SUN was designed to operate in three phases, the first of which laid the groundwork for scaling nutrition efforts while the second built-out movement structures as more countries elected to join. The last phase will begin in 2021.
An independent evaluation process is underway, led by Deborah Rugg, executive director of the Claremont Evaluation Center. Her team of eight consultants will produce a report of recommendations on the structure, governance, and hosting arrangements of SUN, and determine what skills and capacities are needed to make the efforts fit for purpose.
The team is conducting case studies to see how different countries have fared to determine what pieces of the current structure are working well and what needs to be improved. They have also conducted interviews with the SUN Movement Executive Committee, the movement’s various networks, government focal points, and global-gathering country delegations to gather feedback.
“The point of the illustrative case studies is to learn what is and isn’t working, and, if we’ve missed opportunities, what we do about that,” Rugg said.
Members of Rugg’s team will consolidate the themes and issues they recognize into a draft report which will be submitted to the executive committee in January but will not be made public. The final report will be given to SUN as the movement designs the third phase, according to Rugg.
Given that the movement is nearly 10 years old, Rugg said, it’s only natural that participant countries and nutrition advocates have different ideas about where SUN should go in the future.
“It would be nice to have people have a little bit more of a sense of what the SUN Movement is and what the role is and where it should be going,” Rugg said.
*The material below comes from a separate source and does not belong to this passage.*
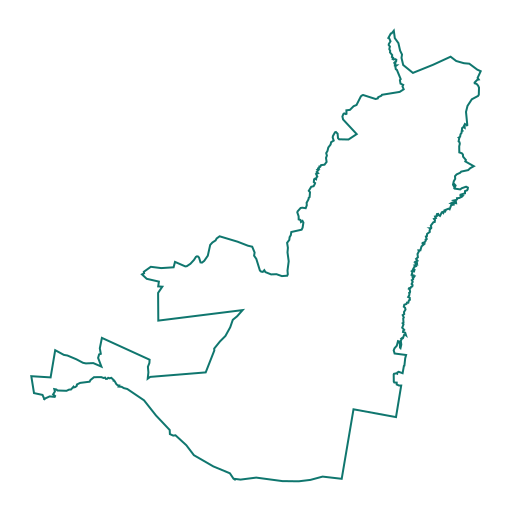 Villa del Carbón, México, Mexico
{"feature_id": "50627088B23542749511930", "entity_name": "Villa del Carbón", "entity_type": "district", "adm_level": 2, "iso_a3": "MEX", "parent_name": "Mexico", "parent_adm1": "México", "projection": "albers", "projection_center": [-99.483, 19.744], "detail": "fine", "context": "isolated", "style": "outline", "palette": "teal", "viewbox_px": 512, "rotation_deg": 0, "n_neighbors": 0, "source": "geoboundaries", "source_scale": "gbopen_adm2", "svg_char_len": 6022}
<svg xmlns="http://www.w3.org/2000/svg" viewBox="0 0 512 512"><path d="M142.0,274.4L146.7,278.8L158.9,281.6L158.2,286.4L162.3,286.7L158.1,292.9L158.3,320.6L242.6,310.1L237.1,316.3L232.8,319.8L230.2,327.3L225.4,336.0L220.0,341.4L214.2,348.6L214.3,350.5L205.7,372.4L150.2,376.9L147.7,378.7L148.4,372.4L147.9,366.8L149.4,363.0L149.6,359.7L101.9,337.9L99.8,348.3L100.8,353.8L99.1,354.4L98.1,357.9L101.4,366.6L93.3,363.1L85.9,363.4L83.0,362.8L76.4,359.3L67.4,355.5L63.9,354.9L55.2,350.2L50.6,377.4L31.3,376.2L34.0,393.1L42.5,394.9L44.2,398.8L43.9,399.8L45.3,398.4L49.7,396.4L54.7,396.9L55.1,396.0L53.1,394.4L54.9,391.5L54.3,389.1L56.4,389.5L57.5,390.5L66.5,390.8L69.1,389.6L71.0,389.5L73.5,386.7L73.9,387.4L75.4,387.0L76.8,385.8L76.9,384.5L80.1,382.9L89.6,381.7L90.5,380.0L94.0,377.2L101.2,377.1L103.6,378.0L105.1,377.6L105.9,378.9L107.2,378.8L108.2,377.8L109.6,378.3L111.3,377.8L113.8,380.2L113.6,380.7L114.7,381.2L116.4,384.2L117.7,385.3L119.2,385.5L118.7,386.6L121.6,386.8L123.8,388.1L127.3,389.0L144.0,400.3L156.0,415.5L169.7,430.0L169.9,434.1L173.2,435.6L175.5,435.3L186.3,445.2L193.9,455.2L213.3,466.4L229.9,473.3L233.5,478.7L234.8,479.5L235.0,478.9L240.5,479.6L256.2,477.6L282.4,481.1L298.7,481.3L310.4,479.9L322.6,476.6L341.7,478.8L353.5,409.3L396.0,417.1L401.2,385.5L399.0,385.5L396.7,384.5L396.7,382.6L394.3,382.5L393.8,381.7L393.7,374.5L394.0,373.8L396.3,373.3L397.2,373.7L397.4,372.5L398.6,371.8L402.6,373.2L403.9,365.9L404.4,365.6L405.2,358.3L406.1,355.0L394.6,353.5L393.7,350.4L394.5,348.3L396.8,345.7L398.0,341.1L398.9,341.4L399.9,344.0L400.0,347.6L400.5,348.1L401.3,344.6L400.8,340.7L401.7,339.2L401.2,338.7L402.3,337.8L403.0,338.0L404.1,334.9L405.1,334.6L406.0,335.3L405.2,332.7L403.0,332.0L403.2,330.8L404.2,329.9L402.2,327.7L403.5,324.4L402.6,323.2L403.5,322.6L403.2,318.5L403.8,317.5L402.7,315.1L404.2,314.1L404.0,312.0L405.5,309.6L405.1,307.8L403.8,306.7L404.3,304.7L406.4,304.0L407.0,302.6L408.3,302.7L408.9,300.4L409.9,299.8L409.7,297.7L408.2,297.0L409.4,294.9L409.2,292.8L409.9,292.6L410.1,291.4L409.6,289.3L408.8,288.8L409.2,288.1L410.4,288.2L410.8,287.2L412.3,286.4L412.6,285.1L411.6,284.0L412.7,281.9L411.8,280.2L413.1,279.3L412.7,277.6L413.4,277.9L414.4,276.4L413.2,276.4L413.6,275.4L411.6,274.9L412.5,272.1L411.7,271.2L412.8,270.4L414.1,271.2L414.5,269.7L413.1,269.1L414.4,266.8L415.7,266.3L414.7,265.3L416.8,264.8L415.5,263.2L417.0,263.3L416.8,261.9L415.9,261.5L417.5,260.7L416.1,258.9L417.9,257.3L417.5,254.0L418.9,251.4L418.5,250.3L420.4,250.3L421.5,246.4L424.2,244.1L422.5,243.5L422.6,242.9L424.7,242.2L425.8,240.6L425.6,239.6L426.7,239.0L425.9,236.5L426.9,236.1L427.1,233.9L429.8,231.9L429.6,230.3L430.6,228.6L429.9,228.2L431.2,228.1L431.3,227.3L430.8,225.6L433.4,222.2L434.7,222.0L435.0,220.2L434.0,218.9L435.9,218.1L435.1,216.5L436.8,216.1L436.8,214.9L437.7,214.6L437.4,214.0L438.2,213.9L438.5,215.0L440.0,215.9L441.8,212.3L442.4,212.0L443.3,213.0L444.1,211.2L445.1,211.6L445.6,210.6L445.1,210.1L448.5,208.7L449.6,209.3L451.2,205.1L453.7,204.6L453.5,204.0L451.0,203.3L452.5,202.5L456.1,203.2L455.9,201.7L453.7,200.5L456.4,199.9L457.1,199.2L457.0,198.2L459.2,198.0L461.8,196.8L462.7,195.9L460.4,195.4L460.5,194.7L465.0,193.3L465.0,191.1L467.1,190.3L467.7,189.2L467.9,187.6L466.1,186.7L461.8,188.2L460.2,189.4L454.6,188.6L454.2,188.1L455.1,186.8L454.6,186.4L455.5,185.4L454.6,184.4L453.5,185.6L453.0,184.7L453.8,181.2L455.2,178.8L455.0,176.2L456.6,174.4L460.1,172.8L461.2,171.6L468.2,170.1L470.2,168.2L473.8,166.2L465.3,161.4L465.9,160.0L463.1,156.7L462.9,154.5L461.9,153.3L459.3,152.4L459.2,146.3L459.8,143.8L459.5,142.2L458.6,141.4L459.3,137.9L458.8,137.6L460.1,136.7L460.5,134.3L461.5,133.0L461.7,131.2L462.5,130.8L461.9,130.0L462.1,128.1L463.5,127.0L464.7,127.8L464.7,126.8L463.8,126.2L464.9,124.0L466.8,125.4L467.3,125.1L466.0,111.9L467.5,105.9L471.8,99.3L478.1,95.9L478.8,94.7L479.0,87.6L478.1,85.6L476.6,83.9L474.7,83.3L474.6,82.5L477.3,79.8L478.7,79.5L477.6,77.9L480.7,71.2L477.2,69.6L469.3,63.7L463.9,63.2L456.2,61.0L450.6,56.7L433.0,64.8L412.9,72.9L403.2,65.0L401.5,57.9L402.0,54.5L400.1,50.6L398.4,43.1L394.8,38.1L393.8,30.7L391.6,33.4L390.8,33.5L388.4,37.9L389.1,38.1L390.5,41.3L388.8,44.1L388.7,45.0L389.9,46.5L389.3,49.1L390.2,50.8L390.0,52.4L392.2,55.1L391.9,57.0L393.1,57.7L392.6,59.0L393.5,59.5L395.0,59.1L396.3,59.7L396.2,61.1L394.3,62.7L394.4,63.2L395.4,63.0L394.9,65.3L396.7,65.3L395.3,66.4L395.8,69.2L396.9,69.9L400.7,79.1L399.9,80.1L400.5,83.6L403.2,84.9L402.5,86.5L403.7,89.3L399.7,91.9L381.9,94.8L381.4,95.7L378.2,97.2L377.8,98.4L375.6,99.0L363.1,95.0L362.4,95.2L360.9,96.3L356.5,105.0L353.6,106.2L349.9,109.9L346.4,110.3L346.5,113.8L345.9,114.1L344.2,113.4L343.4,114.0L342.4,116.5L343.1,119.5L356.7,134.1L348.5,139.5L339.1,139.3L338.0,138.1L337.6,133.7L335.9,132.0L335.0,132.3L332.9,136.1L332.7,137.5L333.7,140.6L331.1,142.2L330.6,144.5L328.3,147.5L327.5,150.9L326.2,153.1L326.9,155.6L326.0,157.9L326.6,161.9L324.5,164.7L321.1,165.1L320.3,166.7L319.4,166.5L319.0,168.0L318.2,168.2L317.9,169.0L318.4,169.3L317.5,169.7L318.2,170.3L316.7,172.0L318.0,173.2L316.1,174.0L317.3,176.6L316.4,177.5L316.1,179.3L314.9,178.7L314.1,179.3L313.8,182.1L315.1,183.1L314.7,184.2L313.6,186.2L311.2,186.8L308.8,190.8L310.0,192.2L309.6,197.1L308.7,197.9L308.5,199.3L306.6,202.8L306.8,205.2L305.7,208.2L302.3,207.7L300.6,208.0L297.6,211.4L297.3,212.4L298.6,216.2L298.7,219.4L300.4,219.9L301.0,222.0L302.5,220.9L303.4,222.6L302.6,227.7L301.6,229.7L291.3,232.0L290.8,235.2L289.6,237.2L289.3,239.9L287.1,242.8L287.9,247.8L287.5,252.4L288.7,261.3L287.5,270.5L287.8,274.3L287.2,275.7L281.9,276.1L276.5,274.2L271.1,274.4L265.4,272.1L264.3,270.2L262.8,271.9L261.1,271.6L259.9,270.5L256.3,258.9L254.1,255.7L254.6,252.5L252.2,246.7L247.9,245.7L237.6,241.7L219.6,236.3L216.6,238.5L215.6,240.4L212.4,242.5L210.2,244.9L207.8,255.7L204.2,260.9L202.0,262.6L200.5,262.4L199.1,257.8L198.2,256.6L197.0,256.3L195.9,256.9L194.0,259.9L190.4,263.8L186.8,266.2L185.3,266.4L175.0,261.9L173.6,267.3L161.2,268.1L150.8,266.8L143.8,271.8L144.1,273.3L142.0,274.4Z" fill="none" stroke="#0f766e" stroke-width="2"/></svg>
“In the beginning it was OK, because the movement was trying to bring in everybody, it could be everything to everybody — ‘just join our fray.’ And now 10 years in, ‘But what are we actually a part of?’ And then now with the vision for the future, ‘What are we a part of but [also] where are we going and why?’ It’s hard.”
Momentum to Tokyo
Verburg also used the global gathering as an opportunity to hear directly from government focal points and delegations, holding 40 bilateral meetings to discuss progress and support needed for the future. She said she’s seen notable improvements since the last global gathering, with many more SUN countries now possessing national nutrition plans and having SUN focal points with political convening power in their governments.
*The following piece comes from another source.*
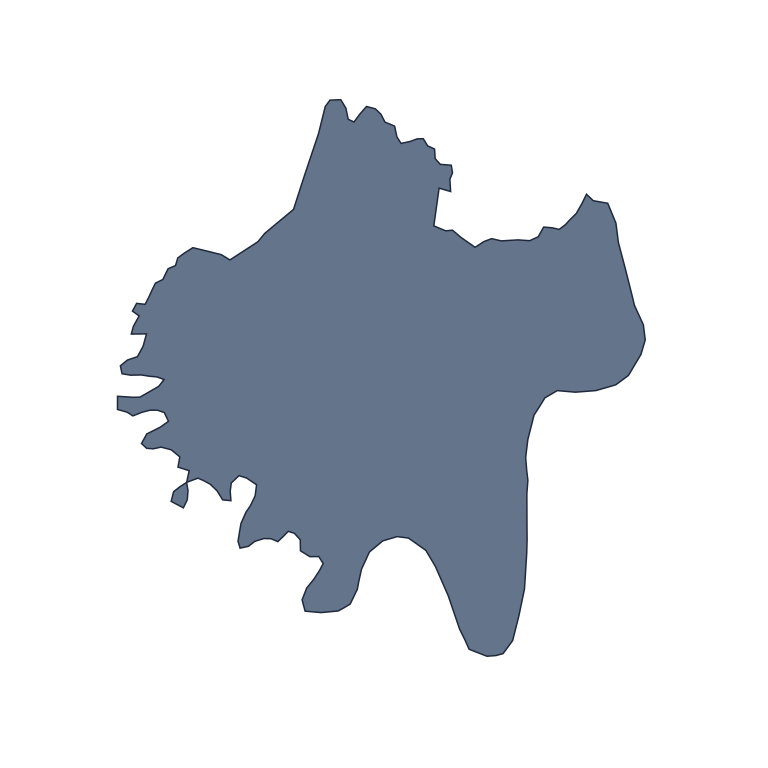 the district of Alecrim, Rio Grande do Sul, Brazil, rotated 168°
{"feature_id": "56859067B981200421316", "entity_name": "Alecrim", "entity_type": "district", "adm_level": 2, "iso_a3": "BRA", "parent_name": "Brazil", "parent_adm1": "Rio Grande do Sul", "projection": "robinson", "projection_center": [-54.76, -27.646], "detail": "fine", "context": "isolated", "style": "filled", "palette": "slate", "viewbox_px": 768, "rotation_deg": 168, "n_neighbors": 0, "source": "geoboundaries", "source_scale": "gbopen_adm2", "svg_char_len": 2545}
<svg xmlns="http://www.w3.org/2000/svg" viewBox="0 0 768 768"><g transform="rotate(168 384 384)"><path d="M597.5,328.8L585.6,330.6L580.3,326.8L574.8,322.1L569.5,314.2L565.9,304.2L558.0,301.7L556.7,311.1L554.0,318.9L544.9,324.5L538.0,320.6L529.6,311.9L533.3,301.4L539.9,292.8L545.7,287.3L552.9,277.3L555.9,269.8L559.5,260.5L558.9,253.4L550.3,253.4L543.3,256.9L533.7,257.8L526.6,256.1L520.6,251.9L514.3,255.8L508.3,259.8L502.7,256.6L498.3,249.1L500.4,238.2L492.4,230.5L483.7,228.8L480.8,221.0L486.0,214.8L493.4,207.5L502.1,200.4L509.0,189.9L508.4,178.2L493.1,173.5L476.1,171.5L469.4,173.5L462.8,175.8L457.7,182.4L452.8,188.7L449.7,196.1L444.5,207.5L433.2,222.7L417.8,230.8L402.9,232.0L392.1,228.2L377.6,212.5L371.6,194.6L365.2,163.5L361.0,128.4L358.0,116.7L355.9,106.8L339.9,96.3L330.9,95.1L323.6,95.5L311.5,106.3L300.3,129.1L289.2,154.3L279.6,188.7L276.4,202.0L274.1,213.3L267.1,246.9L263.3,259.8L262.4,269.5L260.7,282.7L254.8,299.9L248.0,313.6L243.7,322.4L237.8,328.3L229.5,337.0L215.9,341.5L198.5,336.2L178.1,333.5L157.5,335.0L143.2,341.5L126.5,359.5L119.3,372.8L118.0,388.0L122.7,409.0L122.9,418.0L124.0,447.3L125.3,473.4L123.7,493.2L127.6,514.3L141.2,519.8L146.5,527.5L152.9,519.3L160.5,510.8L167.3,506.5L173.5,502.1L180.5,498.8L186.9,501.8L195.2,504.3L202.6,495.9L211.8,493.9L222.9,497.1L239.5,499.6L248.5,503.8L256.5,502.6L266.5,498.8L278.4,511.6L285.0,520.2L291.8,521.0L302.4,528.3L289.4,564.1L278.8,558.4L277.0,570.5L273.1,576.3L272.7,584.0L283.3,587.2L287.1,593.8L285.7,603.3L291.8,607.9L294.6,615.8L300.7,616.9L308.1,615.8L317.3,615.8L320.0,623.1L320.0,634.0L328.6,640.0L330.9,648.5L335.3,655.0L343.4,659.1L351.3,653.2L358.9,646.5L364.0,650.4L363.9,661.7L367.2,671.1L377.9,672.9L383.8,667.6L395.9,642.7L418.2,604.9L436.2,573.6L469.4,556.1L477.7,549.4L508.9,537.4L516.3,544.4L542.6,557.1L552.0,553.6L559.5,550.2L563.3,543.2L571.3,541.6L578.6,532.2L586.6,530.2L591.3,524.2L595.5,518.5L601.1,511.6L609.2,514.3L614.9,507.6L609.4,501.5L617.1,492.6L620.8,485.4L605.9,482.4L611.8,471.0L619.5,462.0L630.0,460.8L638.1,456.6L638.1,448.5L630.0,445.3L619.5,443.3L611.1,440.1L604.8,438.2L598.2,434.1L604.8,428.6L613.6,425.7L625.5,421.9L631.9,423.1L647.2,427.4L650.0,414.5L641.2,409.9L636.2,405.0L626.4,406.7L618.1,407.0L611.1,405.5L604.8,401.7L602.6,392.3L611.8,388.3L626.4,384.5L633.6,376.2L629.5,370.4L623.2,368.6L615.2,368.6L605.8,363.9L598.9,355.2L602.8,345.5L592.6,339.7L597.5,328.8ZM597.5,328.8L604.9,326.0L612.2,322.4L616.6,313.4L606.0,304.6L600.5,311.6L597.9,320.4L597.5,328.8Z" fill="#64748b" stroke="#1e293b" stroke-width="1.5"/></g></svg>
More and more frequently, Verburg hears from countries that they want to “own the process.”
Using next year’s Nutrition for Growth summit to spur momentum on nutrition progress is key, Verburg said.
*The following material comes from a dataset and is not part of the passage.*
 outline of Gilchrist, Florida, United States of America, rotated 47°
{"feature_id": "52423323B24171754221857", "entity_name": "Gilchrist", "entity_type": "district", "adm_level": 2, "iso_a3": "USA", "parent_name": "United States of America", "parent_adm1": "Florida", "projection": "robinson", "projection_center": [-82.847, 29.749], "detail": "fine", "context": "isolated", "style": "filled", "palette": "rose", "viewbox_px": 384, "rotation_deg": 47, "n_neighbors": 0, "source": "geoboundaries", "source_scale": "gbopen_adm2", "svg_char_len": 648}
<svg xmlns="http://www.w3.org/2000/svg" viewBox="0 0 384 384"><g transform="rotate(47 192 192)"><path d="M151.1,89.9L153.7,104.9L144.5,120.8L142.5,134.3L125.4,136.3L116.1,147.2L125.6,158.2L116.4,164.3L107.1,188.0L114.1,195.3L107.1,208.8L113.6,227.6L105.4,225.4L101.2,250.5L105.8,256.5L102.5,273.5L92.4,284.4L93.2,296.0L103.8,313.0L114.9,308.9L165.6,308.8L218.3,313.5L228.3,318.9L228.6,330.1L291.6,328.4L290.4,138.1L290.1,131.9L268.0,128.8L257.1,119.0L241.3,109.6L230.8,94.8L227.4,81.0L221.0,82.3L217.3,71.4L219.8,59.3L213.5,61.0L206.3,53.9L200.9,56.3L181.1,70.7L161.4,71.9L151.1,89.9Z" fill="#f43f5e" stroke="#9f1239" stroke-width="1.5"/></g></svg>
“Nutrition for Growth is a milestone for the SUN Movement and all the different stakeholders. And this milestone feeds into the next phase of the SUN Movement because making a commitment is one thing but … these commitments need to be measurable, they need to be ambitious but not stupid. I mean, realistic” Verburg said. “It’s a catalyzer but a lot of work.”
Editor’s note: SUN facilitated Devex’s travel to the SUN Global Gathering. Devex retains full editorial control and responsibility for this content.